§ **TASK SET**
1 > In the text on foreign substance detection, which unit detects the states of the TX and the RX?
2 > In the text on foreign substance detection, swap "state detection unit 305" for "condition detection unit 305" in the part that begins at the words "The state detection unit 305 detects the" and stops after "reception antenna 205.".

§ **PAGE TEXT**
**********

The setting unit 304 calculates and sets a threshold for detecting a foreign substance in the Q-value measurement method and a threshold for detecting a foreign substance in the power loss method in the above-described method. Moreover, the setting unit 304 sets a threshold for foreign substance detection in a waveform attenuation method in a method to be described below.

Moreover, the setting unit 304 calculates and sets a threshold for detecting a foreign substance or a threshold for detecting a position shift between the TX and the RX on the basis of, for example, the coupling coefficient between the power transmission antenna 105 and the power reception antenna 205 measured by the measurement unit 303. Moreover, the setting unit 304 calculates and sets a threshold for detecting a foreign substance or a threshold for detecting a position shift between the TX and the RX on the basis of, for example, the temperature of the power transmission device measured by the measurement unit 303.

The state detection unit 305 detects the states of the TX and the RX. For example, the state detection unit 305 detects a foreign substance located between the TX and the RX and detects a position shift between the power transmission antenna 105 and the power reception antenna 205.

**********

Stored data:

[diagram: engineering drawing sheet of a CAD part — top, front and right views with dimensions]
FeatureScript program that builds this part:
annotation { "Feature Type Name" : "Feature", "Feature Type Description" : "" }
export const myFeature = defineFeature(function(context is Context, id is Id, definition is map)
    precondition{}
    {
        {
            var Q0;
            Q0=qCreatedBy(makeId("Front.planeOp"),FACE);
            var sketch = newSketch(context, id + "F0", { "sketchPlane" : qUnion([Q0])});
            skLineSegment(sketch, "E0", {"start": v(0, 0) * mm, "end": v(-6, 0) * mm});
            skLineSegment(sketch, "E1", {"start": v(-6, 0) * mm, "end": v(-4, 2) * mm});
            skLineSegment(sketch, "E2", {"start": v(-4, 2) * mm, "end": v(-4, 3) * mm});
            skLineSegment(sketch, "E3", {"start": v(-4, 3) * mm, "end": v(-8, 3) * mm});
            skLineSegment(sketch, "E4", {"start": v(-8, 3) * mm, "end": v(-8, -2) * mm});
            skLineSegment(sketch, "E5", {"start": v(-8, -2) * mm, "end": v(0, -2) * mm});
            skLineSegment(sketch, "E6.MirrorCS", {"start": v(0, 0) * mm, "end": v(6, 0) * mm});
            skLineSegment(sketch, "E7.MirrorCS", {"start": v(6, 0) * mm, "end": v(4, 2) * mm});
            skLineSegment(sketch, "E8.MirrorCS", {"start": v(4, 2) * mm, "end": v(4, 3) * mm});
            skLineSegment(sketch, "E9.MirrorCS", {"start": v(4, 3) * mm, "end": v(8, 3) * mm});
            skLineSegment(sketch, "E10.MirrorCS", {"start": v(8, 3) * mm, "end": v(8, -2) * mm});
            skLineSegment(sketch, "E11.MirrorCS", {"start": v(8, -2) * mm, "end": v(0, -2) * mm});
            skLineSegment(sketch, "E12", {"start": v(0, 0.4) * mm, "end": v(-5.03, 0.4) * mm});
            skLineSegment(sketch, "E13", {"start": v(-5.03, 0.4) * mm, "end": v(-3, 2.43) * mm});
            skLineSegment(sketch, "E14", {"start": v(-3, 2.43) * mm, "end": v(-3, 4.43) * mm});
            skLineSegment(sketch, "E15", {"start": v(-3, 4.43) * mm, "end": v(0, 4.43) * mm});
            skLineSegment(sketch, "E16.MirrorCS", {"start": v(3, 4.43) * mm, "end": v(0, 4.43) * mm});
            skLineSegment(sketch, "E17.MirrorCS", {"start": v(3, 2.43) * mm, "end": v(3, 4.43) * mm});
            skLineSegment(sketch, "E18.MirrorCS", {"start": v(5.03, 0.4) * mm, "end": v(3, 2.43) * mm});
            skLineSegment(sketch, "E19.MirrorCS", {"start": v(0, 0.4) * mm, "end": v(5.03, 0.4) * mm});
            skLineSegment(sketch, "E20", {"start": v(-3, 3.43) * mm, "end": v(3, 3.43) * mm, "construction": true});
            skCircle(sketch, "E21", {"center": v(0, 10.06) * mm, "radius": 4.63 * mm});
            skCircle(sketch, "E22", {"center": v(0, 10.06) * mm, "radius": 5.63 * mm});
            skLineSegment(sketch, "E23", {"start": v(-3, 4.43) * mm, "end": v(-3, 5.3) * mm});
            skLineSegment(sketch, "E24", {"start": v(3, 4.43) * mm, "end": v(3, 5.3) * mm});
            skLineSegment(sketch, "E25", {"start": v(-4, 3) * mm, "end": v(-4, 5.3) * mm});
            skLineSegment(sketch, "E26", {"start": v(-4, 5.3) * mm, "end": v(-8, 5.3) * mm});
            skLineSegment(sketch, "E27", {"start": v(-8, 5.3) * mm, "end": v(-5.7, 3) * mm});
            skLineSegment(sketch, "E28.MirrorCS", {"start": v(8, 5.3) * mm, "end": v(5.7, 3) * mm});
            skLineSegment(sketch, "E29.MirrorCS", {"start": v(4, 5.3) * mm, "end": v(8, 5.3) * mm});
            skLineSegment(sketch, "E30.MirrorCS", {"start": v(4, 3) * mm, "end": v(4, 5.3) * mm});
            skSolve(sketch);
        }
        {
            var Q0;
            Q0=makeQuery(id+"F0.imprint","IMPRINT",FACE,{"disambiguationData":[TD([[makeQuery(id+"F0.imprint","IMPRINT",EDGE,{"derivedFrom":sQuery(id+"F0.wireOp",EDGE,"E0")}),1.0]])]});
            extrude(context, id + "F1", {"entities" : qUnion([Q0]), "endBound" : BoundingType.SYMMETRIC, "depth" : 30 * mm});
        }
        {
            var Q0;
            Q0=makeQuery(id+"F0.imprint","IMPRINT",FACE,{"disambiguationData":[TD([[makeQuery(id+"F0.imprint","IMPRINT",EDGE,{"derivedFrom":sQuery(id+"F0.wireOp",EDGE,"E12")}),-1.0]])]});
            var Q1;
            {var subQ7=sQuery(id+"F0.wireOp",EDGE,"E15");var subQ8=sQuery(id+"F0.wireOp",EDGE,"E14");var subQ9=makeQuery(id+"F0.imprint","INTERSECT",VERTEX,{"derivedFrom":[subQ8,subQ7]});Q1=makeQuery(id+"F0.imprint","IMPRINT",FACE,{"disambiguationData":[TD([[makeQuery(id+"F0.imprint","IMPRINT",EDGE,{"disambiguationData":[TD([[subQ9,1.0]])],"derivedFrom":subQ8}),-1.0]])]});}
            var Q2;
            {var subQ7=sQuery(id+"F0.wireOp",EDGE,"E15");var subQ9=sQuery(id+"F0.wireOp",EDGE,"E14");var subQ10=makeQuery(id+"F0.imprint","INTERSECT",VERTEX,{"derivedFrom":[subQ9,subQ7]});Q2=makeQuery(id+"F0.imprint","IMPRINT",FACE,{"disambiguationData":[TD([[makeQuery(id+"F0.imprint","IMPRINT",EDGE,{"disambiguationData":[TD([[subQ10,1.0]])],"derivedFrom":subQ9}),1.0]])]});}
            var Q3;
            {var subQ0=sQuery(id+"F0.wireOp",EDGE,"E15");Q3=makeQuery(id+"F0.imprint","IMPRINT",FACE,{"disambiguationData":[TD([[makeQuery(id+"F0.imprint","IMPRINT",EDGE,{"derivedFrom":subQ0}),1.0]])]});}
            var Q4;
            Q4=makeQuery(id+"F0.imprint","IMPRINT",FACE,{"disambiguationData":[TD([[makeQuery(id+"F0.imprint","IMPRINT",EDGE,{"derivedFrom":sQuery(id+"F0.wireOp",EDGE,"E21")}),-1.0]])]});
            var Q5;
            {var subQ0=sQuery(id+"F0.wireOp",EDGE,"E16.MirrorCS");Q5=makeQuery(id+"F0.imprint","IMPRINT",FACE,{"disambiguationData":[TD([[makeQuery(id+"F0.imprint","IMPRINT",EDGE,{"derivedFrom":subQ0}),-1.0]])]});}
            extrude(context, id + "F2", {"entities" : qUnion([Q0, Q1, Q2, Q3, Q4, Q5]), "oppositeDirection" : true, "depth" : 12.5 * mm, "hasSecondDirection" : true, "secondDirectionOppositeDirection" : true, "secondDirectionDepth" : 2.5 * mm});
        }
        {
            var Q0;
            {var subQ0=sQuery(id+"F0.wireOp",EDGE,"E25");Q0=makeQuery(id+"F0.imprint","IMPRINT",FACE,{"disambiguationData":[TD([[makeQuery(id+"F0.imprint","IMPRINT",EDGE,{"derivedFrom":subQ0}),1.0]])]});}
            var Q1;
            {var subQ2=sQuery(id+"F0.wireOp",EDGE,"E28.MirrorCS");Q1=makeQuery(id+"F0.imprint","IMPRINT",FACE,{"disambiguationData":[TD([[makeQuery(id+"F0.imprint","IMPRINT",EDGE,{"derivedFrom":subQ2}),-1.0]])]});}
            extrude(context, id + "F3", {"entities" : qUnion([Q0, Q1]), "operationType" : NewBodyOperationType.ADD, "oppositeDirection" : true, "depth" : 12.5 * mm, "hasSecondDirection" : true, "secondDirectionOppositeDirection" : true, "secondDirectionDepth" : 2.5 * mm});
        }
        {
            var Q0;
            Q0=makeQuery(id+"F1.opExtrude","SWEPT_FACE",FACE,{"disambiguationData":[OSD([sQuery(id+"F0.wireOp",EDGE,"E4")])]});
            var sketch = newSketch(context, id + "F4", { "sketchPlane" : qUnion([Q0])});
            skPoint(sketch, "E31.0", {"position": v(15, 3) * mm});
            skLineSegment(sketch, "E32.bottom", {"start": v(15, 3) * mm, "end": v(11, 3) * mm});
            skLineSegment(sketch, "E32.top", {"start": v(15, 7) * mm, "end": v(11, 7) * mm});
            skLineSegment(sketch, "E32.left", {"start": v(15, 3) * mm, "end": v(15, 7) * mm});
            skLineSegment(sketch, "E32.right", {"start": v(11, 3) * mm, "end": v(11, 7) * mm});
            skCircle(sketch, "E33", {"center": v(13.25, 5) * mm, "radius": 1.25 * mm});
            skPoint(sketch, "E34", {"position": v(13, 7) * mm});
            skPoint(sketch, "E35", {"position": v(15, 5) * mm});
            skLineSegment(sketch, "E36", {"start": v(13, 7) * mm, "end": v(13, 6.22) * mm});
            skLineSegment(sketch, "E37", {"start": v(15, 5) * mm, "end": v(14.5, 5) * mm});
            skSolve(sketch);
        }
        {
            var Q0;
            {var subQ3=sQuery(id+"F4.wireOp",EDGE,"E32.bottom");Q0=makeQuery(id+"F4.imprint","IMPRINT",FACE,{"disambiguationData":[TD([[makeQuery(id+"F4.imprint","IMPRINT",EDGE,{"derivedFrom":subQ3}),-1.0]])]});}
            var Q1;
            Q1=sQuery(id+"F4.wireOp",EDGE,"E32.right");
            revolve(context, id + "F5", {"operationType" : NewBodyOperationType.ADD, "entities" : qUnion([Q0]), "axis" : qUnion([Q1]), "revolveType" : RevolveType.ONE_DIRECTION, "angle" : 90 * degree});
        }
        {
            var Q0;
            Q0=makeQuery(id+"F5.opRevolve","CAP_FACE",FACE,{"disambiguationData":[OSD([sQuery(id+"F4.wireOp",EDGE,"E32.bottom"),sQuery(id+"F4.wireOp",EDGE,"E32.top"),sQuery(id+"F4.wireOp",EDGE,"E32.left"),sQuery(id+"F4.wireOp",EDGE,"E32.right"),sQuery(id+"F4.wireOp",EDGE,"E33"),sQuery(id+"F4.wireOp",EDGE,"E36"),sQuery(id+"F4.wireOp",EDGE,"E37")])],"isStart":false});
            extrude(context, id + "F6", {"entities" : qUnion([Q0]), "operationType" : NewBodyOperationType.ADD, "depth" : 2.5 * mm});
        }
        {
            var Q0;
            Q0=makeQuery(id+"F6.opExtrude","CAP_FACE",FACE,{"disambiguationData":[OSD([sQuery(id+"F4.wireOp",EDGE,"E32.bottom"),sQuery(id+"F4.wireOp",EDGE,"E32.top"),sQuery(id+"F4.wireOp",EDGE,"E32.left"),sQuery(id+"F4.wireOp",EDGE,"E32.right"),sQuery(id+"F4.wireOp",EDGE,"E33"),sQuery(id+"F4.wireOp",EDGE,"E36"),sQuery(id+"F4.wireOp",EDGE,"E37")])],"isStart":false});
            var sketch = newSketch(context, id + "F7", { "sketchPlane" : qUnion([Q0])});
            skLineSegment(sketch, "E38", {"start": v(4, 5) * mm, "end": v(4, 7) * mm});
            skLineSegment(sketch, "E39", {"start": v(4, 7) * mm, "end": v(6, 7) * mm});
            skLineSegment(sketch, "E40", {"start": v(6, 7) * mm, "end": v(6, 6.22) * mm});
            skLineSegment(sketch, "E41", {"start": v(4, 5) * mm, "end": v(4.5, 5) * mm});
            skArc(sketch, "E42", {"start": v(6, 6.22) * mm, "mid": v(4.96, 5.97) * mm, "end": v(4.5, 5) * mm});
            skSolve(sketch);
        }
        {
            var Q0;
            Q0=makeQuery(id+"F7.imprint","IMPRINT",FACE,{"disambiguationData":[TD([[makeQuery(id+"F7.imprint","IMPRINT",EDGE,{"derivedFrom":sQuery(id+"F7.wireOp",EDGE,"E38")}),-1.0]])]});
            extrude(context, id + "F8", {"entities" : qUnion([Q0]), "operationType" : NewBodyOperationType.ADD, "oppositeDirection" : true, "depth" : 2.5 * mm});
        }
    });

**********

§ **PER-TASK ANSWERS**
1 > The state detection unit 305.

2 >
The condition detection unit 305 detects the states of the TX and the RX. For example, the condition detection unit 305 detects a foreign substance located between the TX and the RX and detects a position shift between the power transmission antenna 105 and the power reception antenna 205.